# Timing Gear Eccentric Lobe Play



## McManusGTO (Dec 18, 2020)

HI All

I am installing a new fuel pump eccentric on the camshaft timing gear and there seems to be too much play. Please look at the pictures and if anyone could guide me if this is correct for my Pontiac.












































Thank you in advance.


----------



## Old Man Taylor (May 9, 2011)

There will be play on the outside piece. It should rotate.


----------



## McManusGTO (Dec 18, 2020)

Do you know what the tolerance should be between the outer shell of the eccentric and the block?


----------



## PontiacJim (Dec 29, 2012)

McManusGTO said:


> Do you know what the tolerance should be between the outer shell of the eccentric and the block?

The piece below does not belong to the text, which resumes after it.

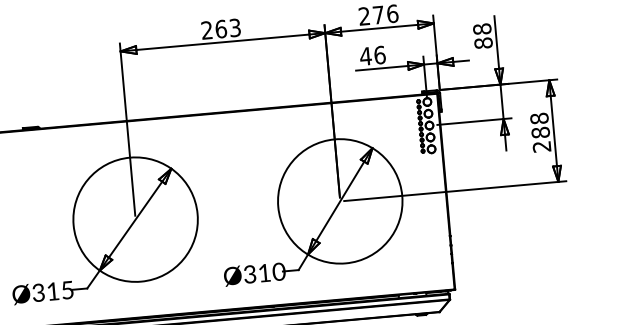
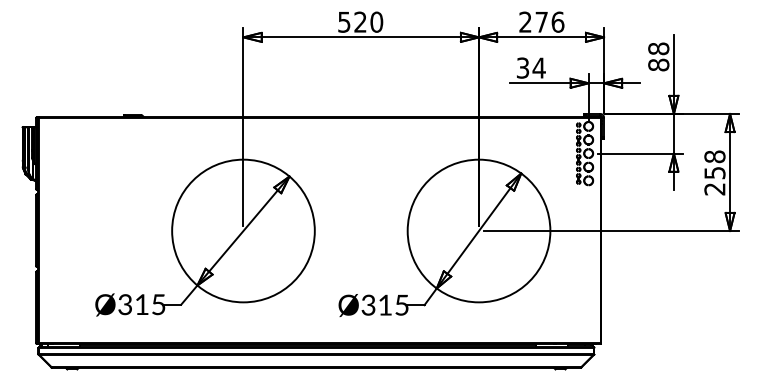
text: (221, 28) -> (360, 21), 263 -> 520
text: (372, 55) -> (530, 67), 46 -> 34
text: (540, 132) -> (714, 172), 288 -> 258
text: (278, 271) -> (401, 304), Ø310 -> Ø315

There is no tolerance. As pointed out by *OMT*, the outer ring has to be free to spin on the center ring which gets torqued down. The fuel pump arm sets on top of the outer ring. The arm is narrower then the ring, so no worry of it slipping off to the side.


----------



## McManusGTO (Dec 18, 2020)

Pontiac Jim,

*THANK YOU.*


----------



## McManusGTO (Dec 18, 2020)

Old Man Taylor said:


> There will be play on the outside piece. It should rotate.


OMT 
*THANK YOU!*


----------